#### About this task:
Below are the records; tally the lines in them that include the word "Figure" and reply with the number alone.
= Beginning of Section =
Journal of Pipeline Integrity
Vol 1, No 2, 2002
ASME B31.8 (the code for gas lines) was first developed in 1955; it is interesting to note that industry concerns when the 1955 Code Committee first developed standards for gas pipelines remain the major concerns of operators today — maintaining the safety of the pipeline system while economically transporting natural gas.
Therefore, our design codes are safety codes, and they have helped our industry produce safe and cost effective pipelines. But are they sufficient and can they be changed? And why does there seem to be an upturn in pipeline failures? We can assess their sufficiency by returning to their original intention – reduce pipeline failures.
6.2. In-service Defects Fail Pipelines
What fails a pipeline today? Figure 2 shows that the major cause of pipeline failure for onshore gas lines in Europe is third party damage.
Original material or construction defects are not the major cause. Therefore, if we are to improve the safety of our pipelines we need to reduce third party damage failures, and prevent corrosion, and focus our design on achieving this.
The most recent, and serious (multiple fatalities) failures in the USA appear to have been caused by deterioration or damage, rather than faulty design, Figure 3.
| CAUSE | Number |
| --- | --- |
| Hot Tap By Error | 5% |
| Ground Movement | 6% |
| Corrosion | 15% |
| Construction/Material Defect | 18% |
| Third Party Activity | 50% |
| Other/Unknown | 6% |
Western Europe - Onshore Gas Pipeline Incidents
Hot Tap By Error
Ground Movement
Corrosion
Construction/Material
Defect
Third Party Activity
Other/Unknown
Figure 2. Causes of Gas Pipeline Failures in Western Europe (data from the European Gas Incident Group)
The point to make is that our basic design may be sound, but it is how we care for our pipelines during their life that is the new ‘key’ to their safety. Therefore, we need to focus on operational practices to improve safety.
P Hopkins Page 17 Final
= End of Section =
= Beginning of Section =
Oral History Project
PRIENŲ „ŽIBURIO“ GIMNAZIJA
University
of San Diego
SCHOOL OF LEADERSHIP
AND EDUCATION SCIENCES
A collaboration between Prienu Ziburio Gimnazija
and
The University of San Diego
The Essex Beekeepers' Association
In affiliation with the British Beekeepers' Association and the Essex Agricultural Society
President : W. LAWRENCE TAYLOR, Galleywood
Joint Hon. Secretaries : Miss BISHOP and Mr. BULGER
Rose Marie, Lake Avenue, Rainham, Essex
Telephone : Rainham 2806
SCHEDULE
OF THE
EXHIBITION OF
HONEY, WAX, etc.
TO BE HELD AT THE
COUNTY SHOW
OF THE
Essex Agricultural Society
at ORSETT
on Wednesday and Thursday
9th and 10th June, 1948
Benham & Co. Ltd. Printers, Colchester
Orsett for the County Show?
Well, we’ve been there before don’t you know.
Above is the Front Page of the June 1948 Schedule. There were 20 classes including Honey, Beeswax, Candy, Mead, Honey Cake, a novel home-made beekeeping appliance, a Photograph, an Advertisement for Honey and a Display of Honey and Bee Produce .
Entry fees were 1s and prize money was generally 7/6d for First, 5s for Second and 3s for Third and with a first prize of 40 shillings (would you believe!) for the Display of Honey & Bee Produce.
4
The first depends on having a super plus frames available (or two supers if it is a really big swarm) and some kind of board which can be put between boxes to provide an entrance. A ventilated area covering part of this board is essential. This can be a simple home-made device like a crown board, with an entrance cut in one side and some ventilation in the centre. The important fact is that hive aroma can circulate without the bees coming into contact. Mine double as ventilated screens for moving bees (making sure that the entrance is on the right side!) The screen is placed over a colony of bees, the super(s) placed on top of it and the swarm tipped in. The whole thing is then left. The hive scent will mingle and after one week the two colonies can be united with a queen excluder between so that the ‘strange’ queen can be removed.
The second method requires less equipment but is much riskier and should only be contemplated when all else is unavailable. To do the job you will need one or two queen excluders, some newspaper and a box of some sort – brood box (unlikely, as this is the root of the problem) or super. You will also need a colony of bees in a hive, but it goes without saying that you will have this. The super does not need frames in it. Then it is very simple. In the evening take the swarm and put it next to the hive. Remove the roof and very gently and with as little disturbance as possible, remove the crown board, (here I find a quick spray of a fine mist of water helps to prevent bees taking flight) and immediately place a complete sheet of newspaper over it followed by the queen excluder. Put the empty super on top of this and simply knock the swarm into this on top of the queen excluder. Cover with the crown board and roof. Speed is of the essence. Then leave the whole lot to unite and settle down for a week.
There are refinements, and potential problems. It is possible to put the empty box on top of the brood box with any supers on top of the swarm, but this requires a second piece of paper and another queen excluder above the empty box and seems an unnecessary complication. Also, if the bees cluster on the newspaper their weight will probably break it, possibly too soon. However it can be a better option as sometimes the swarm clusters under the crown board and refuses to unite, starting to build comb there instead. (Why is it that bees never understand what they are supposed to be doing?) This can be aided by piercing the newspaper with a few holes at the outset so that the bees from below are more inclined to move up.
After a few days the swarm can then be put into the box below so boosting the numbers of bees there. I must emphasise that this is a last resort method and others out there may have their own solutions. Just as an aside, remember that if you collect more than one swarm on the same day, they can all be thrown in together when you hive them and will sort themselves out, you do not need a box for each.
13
= End of Section =
= Beginning of Section =
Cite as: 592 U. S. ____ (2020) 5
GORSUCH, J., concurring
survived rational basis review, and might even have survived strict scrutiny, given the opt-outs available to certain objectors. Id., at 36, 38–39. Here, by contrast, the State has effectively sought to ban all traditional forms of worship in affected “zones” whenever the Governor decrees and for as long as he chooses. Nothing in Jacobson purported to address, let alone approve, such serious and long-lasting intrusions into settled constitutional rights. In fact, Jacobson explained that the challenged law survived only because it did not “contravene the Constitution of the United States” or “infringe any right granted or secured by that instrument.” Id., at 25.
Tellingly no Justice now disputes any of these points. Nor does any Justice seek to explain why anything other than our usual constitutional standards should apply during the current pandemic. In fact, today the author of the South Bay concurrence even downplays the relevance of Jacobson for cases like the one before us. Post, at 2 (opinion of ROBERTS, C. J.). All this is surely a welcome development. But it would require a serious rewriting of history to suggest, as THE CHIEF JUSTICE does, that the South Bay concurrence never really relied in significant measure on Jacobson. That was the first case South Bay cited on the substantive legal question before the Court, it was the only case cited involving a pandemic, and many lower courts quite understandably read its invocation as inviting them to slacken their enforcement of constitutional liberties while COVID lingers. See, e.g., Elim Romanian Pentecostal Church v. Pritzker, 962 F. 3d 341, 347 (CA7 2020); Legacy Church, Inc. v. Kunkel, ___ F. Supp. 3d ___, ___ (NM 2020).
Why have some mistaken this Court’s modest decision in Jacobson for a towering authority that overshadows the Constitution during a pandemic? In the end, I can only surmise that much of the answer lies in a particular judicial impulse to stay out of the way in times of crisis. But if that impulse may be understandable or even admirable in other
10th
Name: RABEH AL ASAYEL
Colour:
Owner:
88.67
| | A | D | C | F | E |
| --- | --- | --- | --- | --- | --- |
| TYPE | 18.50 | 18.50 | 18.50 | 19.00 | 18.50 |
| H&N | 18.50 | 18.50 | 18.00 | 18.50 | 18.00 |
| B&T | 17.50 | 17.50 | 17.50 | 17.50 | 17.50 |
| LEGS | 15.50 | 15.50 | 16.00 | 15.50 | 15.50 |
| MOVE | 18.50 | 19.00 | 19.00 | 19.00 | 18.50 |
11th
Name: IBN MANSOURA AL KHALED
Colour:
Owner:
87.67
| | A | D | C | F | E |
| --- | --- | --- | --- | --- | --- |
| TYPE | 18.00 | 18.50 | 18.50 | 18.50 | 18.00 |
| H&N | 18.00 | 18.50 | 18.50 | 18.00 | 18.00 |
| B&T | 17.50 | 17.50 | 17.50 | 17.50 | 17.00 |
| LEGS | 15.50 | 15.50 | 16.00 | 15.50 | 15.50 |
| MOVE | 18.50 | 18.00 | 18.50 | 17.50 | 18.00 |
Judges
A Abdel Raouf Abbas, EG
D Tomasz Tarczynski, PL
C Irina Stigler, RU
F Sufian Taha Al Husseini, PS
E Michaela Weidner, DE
= End of Section =
#### Exercise result:
3